A static React site on S3 with /directory-style/ URIs

May 2018

How (and why) to build a static site with React

I wanted to put together a new site recently, as I'm thinking about looking for a job soon. This was a bit of a treat - a personal site is always an excuse to mess around with the latest Gee Whiz toolsets without worrying about whether they fit a client's needs, or whether they actually make any kind of sense.

My requirements were:

  1. Directly editable. No messing around with themes or templates.
  2. Markdown post support.
  3. Static site. No webserver needed.
  4. Instantaneous navigation between pages. No reloading.
  5. No ugly "/foo/index.html" URIs that document stores like S3 usually require.

Tools

I checked the calendar and it's 2018, so obviously I decided to use React.

Why not Ghost, the excellent blogging platform? It's not static. I didn't want to be running a persistent server process just to deliver dumb unchanging content1.

Why not Jekyll, or Hugo, the excellent static blog generators? I wanted the freedom to write my own pages from scratch (like a portfolio page) rather than mess around with passing themes through an engine.

These would work if I was just delivering pages, but I wanted instantaneous transitions between pages, which means JS. And going the SPA route of forcing a user to download a big blob of JS, in order to download some data, in order to render a page in their browser is even slower and more wasteful than running their request through a serverside process.

The solution was a well-maintained and highly customizable build tool for React called React Static. It allows me to run a build command locally and upload the resulting assets to S3, so the initial document that hits the user's browser is already the prerendered HTML page they requested. React (and the data React will use to hydrate the other pages to which they may want to navigate) are downloaded in the background.

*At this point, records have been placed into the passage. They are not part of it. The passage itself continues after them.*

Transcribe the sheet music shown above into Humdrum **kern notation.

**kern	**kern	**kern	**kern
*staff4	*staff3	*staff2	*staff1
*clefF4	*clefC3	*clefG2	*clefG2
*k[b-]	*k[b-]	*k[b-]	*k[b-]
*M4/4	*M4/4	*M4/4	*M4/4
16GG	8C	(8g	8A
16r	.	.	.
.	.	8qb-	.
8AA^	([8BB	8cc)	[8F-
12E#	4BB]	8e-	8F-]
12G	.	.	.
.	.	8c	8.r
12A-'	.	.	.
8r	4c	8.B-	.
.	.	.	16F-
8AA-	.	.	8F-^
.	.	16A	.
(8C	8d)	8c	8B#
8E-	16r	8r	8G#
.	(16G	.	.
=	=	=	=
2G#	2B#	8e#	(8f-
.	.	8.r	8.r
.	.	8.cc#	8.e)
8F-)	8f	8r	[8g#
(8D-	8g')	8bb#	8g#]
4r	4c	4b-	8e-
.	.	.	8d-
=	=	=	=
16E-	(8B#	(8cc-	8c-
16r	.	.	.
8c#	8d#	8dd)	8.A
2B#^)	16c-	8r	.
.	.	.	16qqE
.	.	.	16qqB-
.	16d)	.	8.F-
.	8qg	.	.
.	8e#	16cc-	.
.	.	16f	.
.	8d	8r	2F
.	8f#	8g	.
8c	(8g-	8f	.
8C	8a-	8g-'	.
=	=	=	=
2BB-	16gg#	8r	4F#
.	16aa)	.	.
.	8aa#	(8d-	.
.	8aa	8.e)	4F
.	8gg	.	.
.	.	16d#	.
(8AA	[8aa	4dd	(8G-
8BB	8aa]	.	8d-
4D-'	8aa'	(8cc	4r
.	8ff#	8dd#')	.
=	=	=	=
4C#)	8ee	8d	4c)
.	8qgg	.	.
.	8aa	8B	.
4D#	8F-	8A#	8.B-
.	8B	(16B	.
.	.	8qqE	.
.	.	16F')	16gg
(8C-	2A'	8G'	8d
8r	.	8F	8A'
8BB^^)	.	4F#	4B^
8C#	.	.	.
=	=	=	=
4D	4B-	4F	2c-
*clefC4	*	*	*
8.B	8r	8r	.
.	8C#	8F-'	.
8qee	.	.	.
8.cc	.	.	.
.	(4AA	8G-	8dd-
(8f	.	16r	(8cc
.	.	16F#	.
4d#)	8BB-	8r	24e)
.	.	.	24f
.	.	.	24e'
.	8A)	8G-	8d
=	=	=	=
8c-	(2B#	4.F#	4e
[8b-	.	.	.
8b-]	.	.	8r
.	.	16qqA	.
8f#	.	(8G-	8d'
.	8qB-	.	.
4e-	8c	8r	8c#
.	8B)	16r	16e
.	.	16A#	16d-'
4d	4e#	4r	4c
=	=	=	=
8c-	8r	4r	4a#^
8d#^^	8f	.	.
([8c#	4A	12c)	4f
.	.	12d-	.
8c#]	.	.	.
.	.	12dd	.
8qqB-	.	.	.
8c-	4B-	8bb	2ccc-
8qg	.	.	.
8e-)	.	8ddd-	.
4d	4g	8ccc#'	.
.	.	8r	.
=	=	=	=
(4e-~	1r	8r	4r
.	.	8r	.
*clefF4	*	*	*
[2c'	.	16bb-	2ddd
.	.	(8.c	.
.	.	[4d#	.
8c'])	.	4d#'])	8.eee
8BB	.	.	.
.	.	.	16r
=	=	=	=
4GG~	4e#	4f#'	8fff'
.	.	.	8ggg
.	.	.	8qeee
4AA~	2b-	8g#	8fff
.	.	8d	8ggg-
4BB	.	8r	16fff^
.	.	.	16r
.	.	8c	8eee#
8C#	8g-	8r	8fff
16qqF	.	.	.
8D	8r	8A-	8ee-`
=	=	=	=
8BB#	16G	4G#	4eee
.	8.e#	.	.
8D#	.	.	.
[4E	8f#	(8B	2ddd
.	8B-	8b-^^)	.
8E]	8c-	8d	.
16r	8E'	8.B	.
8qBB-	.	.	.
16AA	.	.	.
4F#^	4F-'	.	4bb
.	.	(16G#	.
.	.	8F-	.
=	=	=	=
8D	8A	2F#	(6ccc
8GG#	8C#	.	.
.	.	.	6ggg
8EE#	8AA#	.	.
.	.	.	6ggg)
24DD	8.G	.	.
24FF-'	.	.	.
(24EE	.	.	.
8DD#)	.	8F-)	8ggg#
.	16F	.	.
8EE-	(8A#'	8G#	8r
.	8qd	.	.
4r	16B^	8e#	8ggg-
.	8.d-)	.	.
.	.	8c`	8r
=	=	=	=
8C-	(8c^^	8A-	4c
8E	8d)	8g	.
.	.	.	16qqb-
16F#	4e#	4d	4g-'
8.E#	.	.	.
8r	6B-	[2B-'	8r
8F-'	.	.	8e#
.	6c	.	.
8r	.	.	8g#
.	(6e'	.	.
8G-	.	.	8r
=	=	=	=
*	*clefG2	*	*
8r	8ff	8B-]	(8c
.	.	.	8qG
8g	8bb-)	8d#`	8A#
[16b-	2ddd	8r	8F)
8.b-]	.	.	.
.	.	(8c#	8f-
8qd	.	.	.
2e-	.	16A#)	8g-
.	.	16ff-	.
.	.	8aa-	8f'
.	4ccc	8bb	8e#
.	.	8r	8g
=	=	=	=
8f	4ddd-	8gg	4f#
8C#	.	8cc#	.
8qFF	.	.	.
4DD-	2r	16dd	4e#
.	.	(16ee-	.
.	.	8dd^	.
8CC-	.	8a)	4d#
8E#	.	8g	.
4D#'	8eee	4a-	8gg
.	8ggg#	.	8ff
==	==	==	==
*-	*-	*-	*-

With the addition of a markdown-to-JSON library called jdown, that took care of requirements 1 through 4.

Paths & URIs

Unfortunately, URIs were still ugly. React Static seems to have been designed to be delivered by an Apache-style server, where the URI /posts/ would be written to access the file /posts/index.html through a module like mod_dir. It generates an output /dist/ folder with this kind of structure that isn't going to work on a system not running Apache/nginx - like any document store. The project actually recommends S3 as a hosting option (behind Netlify, which also looks nice), but ignores this problem.

Even if React Static did something more S3-friendly with the directory - generating /dist/posts.html rather than /dist/posts/index.html, for instance - that wouldn't really serve our purposes. S3 allows exactly two request destination rewrites for a bucket: one of them for the root bucket URL, and the other for errors. Using the default behavior would mean that users arriving directly at https://bonner.jp/work - or refreshing, or using the browser's back button - would not get the prerendered page they wanted.

Instead, their browser would show them the HTML for the index page (or error page, depending on how S3 was configured), and after React finished downloading and checking the URI, the desired page would be rendered. Unacceptable!

So customizing React Static was not a solution. Finding another storage solution that supported this structure might be, but I'm not aware of anything as cheap and powerful as S3/Cloudfront.

Luckily, AWS recently released a service called Lambda@Edge that allows you to execute arbitrary code at the cache rather than waiting for it to hit the server, and modify the request object accordingly.

So once the S3 content is behind a Cloudfront CDN, it's a simple step to write a regex that will append /index.html onto an inbound page request, discarding a trailing slash if it's present, and ignoring assets.

A hastily written regex to exclude asset requests:

/^((?!\.(css|js|html|xml|txt|ico|jpg|png|gif|svg|json|pdf)$).)*$/

And a quick example of it in a JS script running on Lambda@Edge.

Now a user's request to Cloudfront for e.g. https://bonner.jp/work will grab the asset in S3 at bonner.jp/work/index.html - returning the "Work" page, after which the JS needed to render everything else2 downloads in the background. Voila.

If you'd like to see how it turned out, well, click around. The source code is here on github. Thanks for reading.

Footnotes

  1. My previous site used obtvse, a (hilarious) parody/clone of the svbtle blog network. I enjoyed the admin/postwriting tool, but there was no need to run a Rails app with an accompanying database just to present text that wouldn't change between requests. These days I compose everything in a text editor anyway.
  2. Everything else linked to from that page, anyway.